The report shows that this ADC regulation is part of a larger agenda. The first piece of that agenda, a mandate that would give Hollywood a veto over digital television technology, is weeks away from coming to fruition. Hollywood also proposes a radical redesign of the Internet to assist in controlling the distribution of copyrighted works. . . .
Virtually everything in our world is copyrighted or trademarked by someone, from the facades of famous sky-scrapers to the background music at your local mall. If ADCs are constrained from performing analog-to-digital conversion of all watermarked copyrighted works, you might end up with a cellphone that switches itself off when you get within range of the copyrighted music on your stereo; a camcorder that refuses to store your child’s first steps because he is taking them within eyeshot of a television playing a copyrighted cartoon; a camera that won’t snap your holiday moments if they take place against the copyrighted backdrop of a chain store such as Starbucks, which forbids on-premises photography because its fixtures are proprietary works. . . .

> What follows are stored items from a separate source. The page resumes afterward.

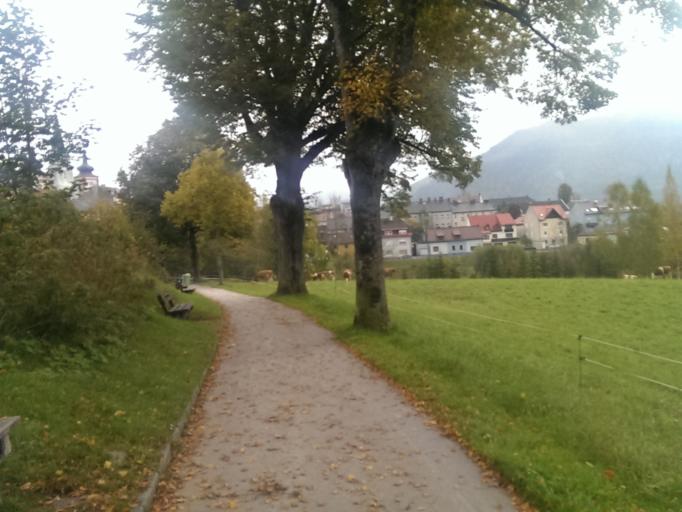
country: AT
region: Styria
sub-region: Politischer Bezirk Bruck-Muerzzuschlag
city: Mariazell
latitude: 47.7749
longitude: 15.3136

“. . . dramatic redesigns of the Internet are well within Hollywood’s stated desires. In 1995, Hollywood’s representatives in government penned “The Report of the Working Group on Intellectual Property Rights,” calling for a neutered Internet whose functionality had been magically constrained to “permit [rights-holders] to enforce the terms and conditions under which their works are made public.”
These things sound ridiculous. They’re also close to becoming law – closer than you realize.